Southern Pacific finally urges that Commodity should be held liable as consignor because it did not execute the nonrecourse clause in the bills of lading. The execution of such a clause is to prevent the carrier from delivering a shipment to the consignee without first collecting the freight, and if the carrier nonetheless makes delivery without receiving payment there is no recourse against the consignor. See Illinois Steel Company v. Baltimore & Ohio R. Co., 1944, 320 U.S. 508, 64 S.Ct. 322, 88 L.Ed. 259. Here, however, Commodity prepaid the freight to El Paso, the place of destination, and there was nothing for a consignee to refuse to pay. Commodity did not know of a shipment beyond El Paso, gave no order for such a shipment, and received no notice that such a shipment was to be or had been made. Commodity had no liability beyond El Paso under its contractual undertaking in the bills of lading. There is no claim by any railroad for any charges incurred between the original shipping points and El Paso. The non-execution of the nonrecourse clause cannot be used to hold Commodity liable for charges accrued beyond the destination named in the bills of lading.
Since Commodity was not a diverting consignee, it cannot be held liable under the Burchwell rule.

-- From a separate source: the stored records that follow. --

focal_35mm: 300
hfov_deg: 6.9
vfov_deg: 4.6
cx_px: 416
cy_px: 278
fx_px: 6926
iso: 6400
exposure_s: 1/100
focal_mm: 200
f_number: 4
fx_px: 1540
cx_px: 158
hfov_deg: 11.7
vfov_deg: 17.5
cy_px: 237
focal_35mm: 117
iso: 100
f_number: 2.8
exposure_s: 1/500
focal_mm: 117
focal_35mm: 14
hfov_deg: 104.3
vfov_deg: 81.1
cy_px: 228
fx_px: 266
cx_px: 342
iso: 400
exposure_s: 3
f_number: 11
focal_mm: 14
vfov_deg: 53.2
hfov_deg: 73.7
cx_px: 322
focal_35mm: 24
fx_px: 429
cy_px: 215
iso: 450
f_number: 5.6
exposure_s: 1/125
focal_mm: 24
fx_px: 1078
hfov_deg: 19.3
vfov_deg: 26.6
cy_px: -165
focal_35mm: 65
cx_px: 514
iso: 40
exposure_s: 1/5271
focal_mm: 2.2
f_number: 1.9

Commodity was not a party to the El Paso-California shipment and cannot be held liable for that freight under any rule.
It follows that as to Commodity the judgment must be affirmed, and as to Brown the judgment must be reversed and the cause remanded for a new trial.
Affirmed in part and reversed in part.
Section 3(2) of the Act provides that where a railroad is instructed by the consignor to deliver the property to a consignee other than the consignor himself, such consignee shall not be liable for transportation charges provided he:
'(a) is an agent only and has no beneficial title in the property, and (b) prior to delivery of the property has notified the delivering carrier in writing of the fact of such agency and absence of beneficial title, and, in the case of a shipment reconsigned or diverted to a point other than that specified in the original bill of lading, has also notified the delivering carrier in writing of the name and address of the beneficial owner of the property.'
Section 3(3) of the Act provides that where the consignor is also the consignee and, prior to delivery, notifies the carrier to deliver the property to another party, such consignor is not liable for any charges accruing on the shipment provided he notifies the carrier in writing that the new party is the beneficial owner of the property, and that delivery is to be made to such party only upon payment of all transportation charges.

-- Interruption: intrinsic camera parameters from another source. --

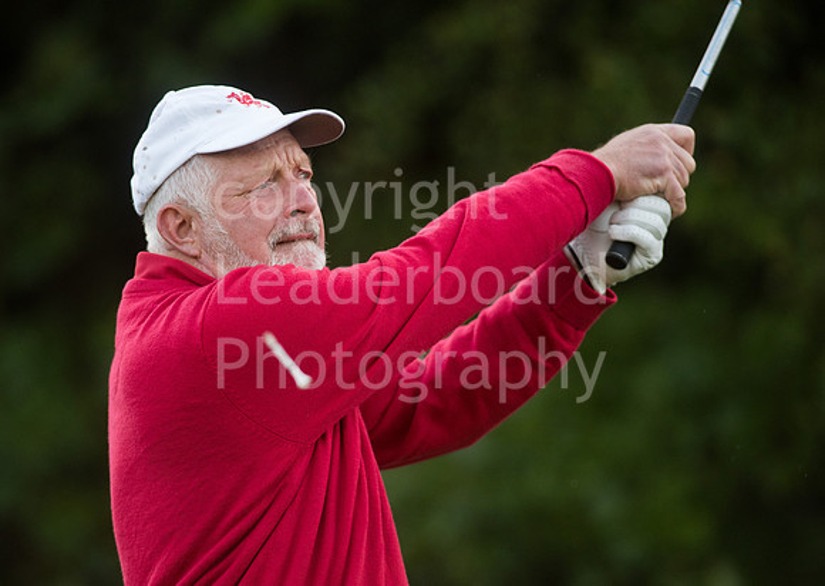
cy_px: 334
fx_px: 9130
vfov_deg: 3.7
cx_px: 302
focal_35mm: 390
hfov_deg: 5.2
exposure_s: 1/1000
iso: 1000
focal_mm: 300
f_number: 4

Except for the description of the cars, the respective destinations of Ysidio and Calexico, and the name of the receiving brokers, the letters were identical. They said, 'This is your authority to divert the following listed cars corn to * * *, via Southern Pacific Ry, consigned to Cia. Agricola de Ensenada, S.A. * * *. We kindly request that all demurrage and freight be advanced on each individual car.'
The nonrecourse clause states:
'Subject to 7 of Conditions, if this shipment is to be delivered to the Consignee without recourse on the consignor, the consignor shall sign the following statement: 'The carrier shall not make delivery of this shipment without payment of freight and all other lawful charges.